Istanze dei residenti di Marina di Ragusa: a raccoglierle l’ex consigliere comunale Angelo La Porta

Lo specchio della scarsa consistenza politica dei componenti il civico consesso, il segnale di una maggioranza consiliare che deve registrare le sue strategie.
A Marina di Ragusa, frazione marinara densamente popolata anche in bassa stagione, per non dire tutto l’anno, qualche consigliere pena solo nell’approssimarsi dell’estate e magari per tutelare i villeggianti, quando conviene, contro le emissioni sonore.
C’è, in generale, una tendenza a rendere comode le vacanze dei villeggianti, mentre si tralasciano le esigenze dei residenti storici della frazione.
Accade allora che sia un ex consigliere comunale, Angelo la Porta, il più votato in Consiglio Comunale alle penultime elezioni comunali, oggi esponente di Territorio, ad occuparsi del problema delle aree di sosta per i residenti di Marina.
Scrive, in un comunicato stampa, che, nelle strade adiacenti alla parrocchia di Maria Santissima di Portosalvo e lungo via del Mare, c’è l’esigenza di aree di sosta riservate per i residenti e di un piano straordinario sulla viabilità durante il periodo estivo.
Lo scrive a nome del movimento Territorio, sottolineando le criticità del borgo marinaro che, in effetti, nel periodo estivo viene invasa da i villeggianti e dai vacanzieri di passaggio, per cui si è voluto avviare una raccolta firme
La Porta, in particolare, mette in discussione la delibera dell’amministrazione che, senza tenere conto dei disagi dei residenti del centro storico, privilegia invece alcune arterie a ridosso del porto turistico, le stesse, secondo alcuni, che si era tentato di privilegiare contro le emissioni sonore che invece, fu scritto da qualcuno, dovevano essere tollerate in centro, in occasioni di spettacoli che, per il grande afflusso e gradimento del pubblico, non potevano essere contestati dai residenti.

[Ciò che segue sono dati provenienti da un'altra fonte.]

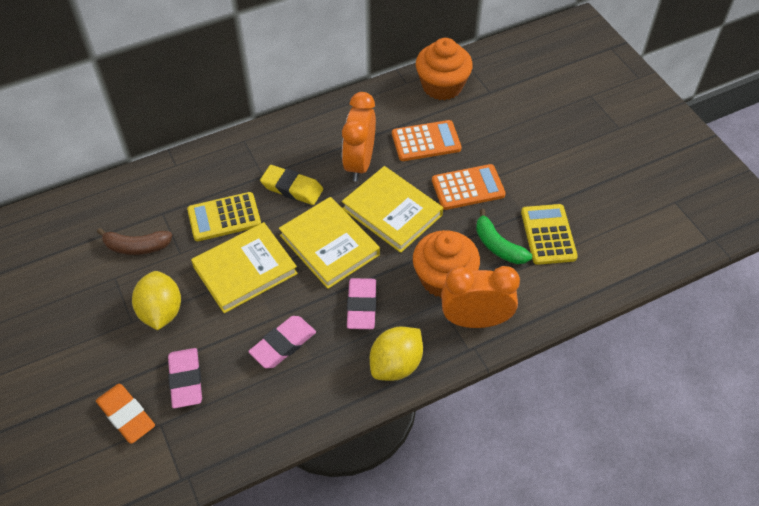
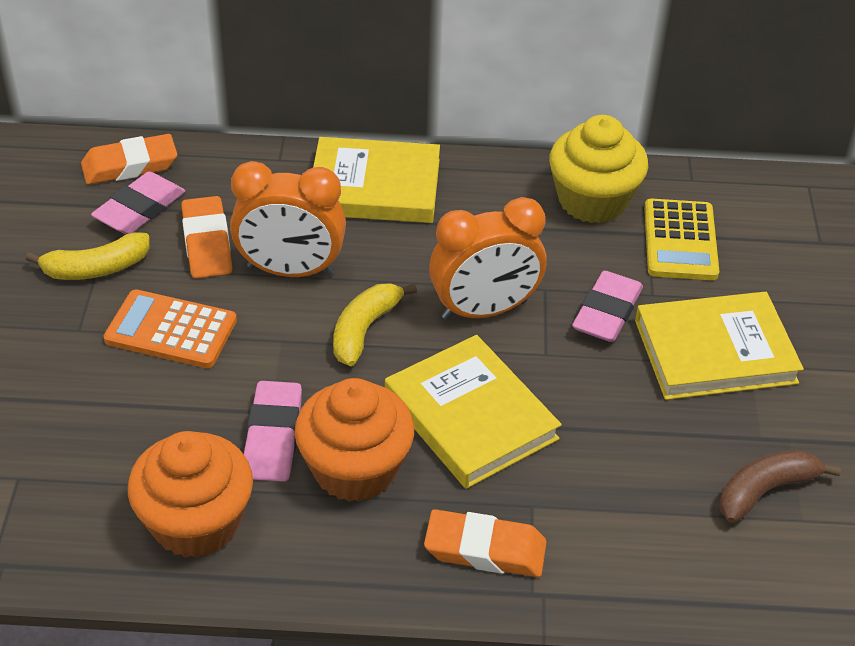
green banana: [476,209,532,264] = 1 -> none = 0
orange calculator: [392,120,461,161] [432,164,506,210] = 2 -> [104,290,237,368] = 1
orange eraser: [96,384,155,444] = 1 -> [81,134,177,185] [181,196,232,278] [424,509,547,577] = 3
yellow banana: none = 0 -> [26,232,150,280] [333,283,417,366] = 2
yellow calculator: [187,192,261,241] [521,204,578,265] = 2 -> [644,199,719,280] = 1
yellow cupcake: none = 0 -> [549,115,648,224] = 1
yellow eraser: [260,165,323,205] = 1 -> none = 0
yellow lemon: [132,271,181,330] [370,326,423,381] = 2 -> none = 0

Per La Porta scelte assai discutibili, in una zona dove pochi sono i residenti, mentre le zone dove insistono i veri residenti di Marina di Ragusa sono state ignorate.
Per cui si chiede un piano strutturato e condiviso con la gente di Marina, che tenga conto anche delle esigenze dei commercianti, un piano che venga studiato in tempo, prima dell’avvio della stagione.
Nella scheda per la raccolta delle firme è specificato che i firmatari chiedono al Sindaco una più razionale e più funzionale regolamentazione delle aree di sosta nelle zone die residenti veri di marina di Ragusa, aree che ricadono nel quadrilatero attorno alla Chiesa di Marina.
Tale suggerimento, si legge ancora nella scheda, fu oggetto di una nota trasmessa al Sindaco, da parte del Movimento Civico Territorio, nella quale si chiedeva una complessiva rielaborazione dei provvedimenti viabilistici che interessavano solamente la zona attorno al Porto Turistico.
La raccolta firme nasce dal mancato riscontro alla disponibilità manifestata per un confronto sull’emergenza viabilistica segnalata e dalla necessità di dare un rilancio all’azione del Movimento Territorio, sostenuta dai cittadini che risiedono nelle zone indicate, ai fini di mantenere la vivibilità accettabile e necessaria nel periodo estivo.